After discusing the bike's design with Felt, I came to appreciate the careful construction that went into making the Z4: Engineers explained that the bottom bracket had been designed to resist twisting, the principal source of the bike's efficient ride, which I'd noticed when it was time to pick up the tempo. The comfort comes from a fork that Felt says offers as much as 2cm of fore-aft movement to take the edge off potholes. Like other bikes in this category, the Z4 uses longer chainstays than you'd find on race-oriented bikes, a trait that let me stay tuned in to my surroundings without crashing into a parked car.



The Z4 put me in an upright position, thanks to its tall head tube. That positioning and smart component choices, such as a soft saddle and a handlebar with oval-shaped tops, further enhance the comfortable ride.



I do have one gripe, and it's not about the bike's performance but about my own style sensibilities.
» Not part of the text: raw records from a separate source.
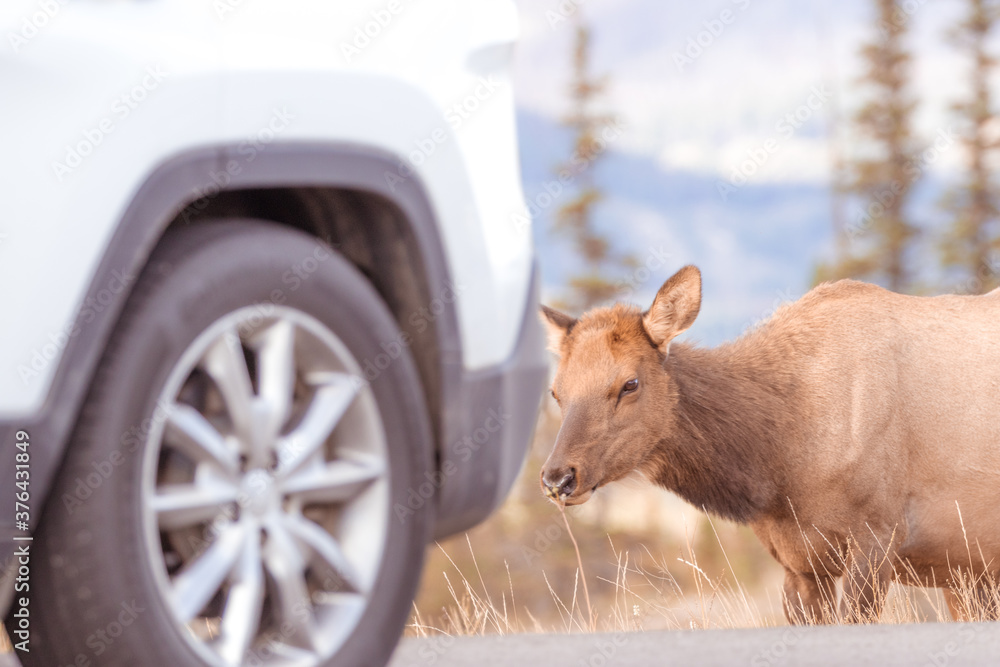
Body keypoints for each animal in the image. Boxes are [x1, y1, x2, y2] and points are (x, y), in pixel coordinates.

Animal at [539, 265, 1000, 624]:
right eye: (556, 391)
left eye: (629, 383)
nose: (558, 478)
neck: (779, 466)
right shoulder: (798, 563)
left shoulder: (878, 535)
Even though the Mavic Ksyrium Equipe wheels complement the bike with sure handling, I found that, as someone who appreciates classic, refined styling, the white rims and tires reminded me too much of a department-store bike.



That caveat aside, the quality of the frameset and components make the Felt Z4 a good value. With the proven Shimano Ultegra group, this bike begs to be taken on a century, either fast or slow.—Daniel McMahon



BUY IT IF: You want one road bike for every ride
FORGET IT IF: All you're ever going to do is race criteriums


----------



## Superdave3T (May 11, 2009)

z85guy said:


> Here is the review. The online version (at least what I could find) doesnt lump it with the others:
> 
> Z4
> MSRP : $3300.00
> ...


Daniel misunderstood me a little. The WHEELBASE can elongate as much as 2cm under a vertical load consistent with a rough road or gap in the pavement, not the fork itself.

White tires are easily changed, ride quality is not.

-SD


----------



## z85guy (Apr 25, 2011)

SuperdaveFelt said:


> White tires are easily changed, ride quality is not.
> 
> -SD


Yep. A small price to pay an excellent design.


----------



## cincyjack (Jul 21, 2011)

Tires no big deal.
White wheels, that's another issue.

Still lovin' the bike, though. 28 miles this morn. Not faster yet but less effort, if that makes sense. Temp is gonna have to drop a bit before I'm riding my fastest. Just a wunnerful ride.


----------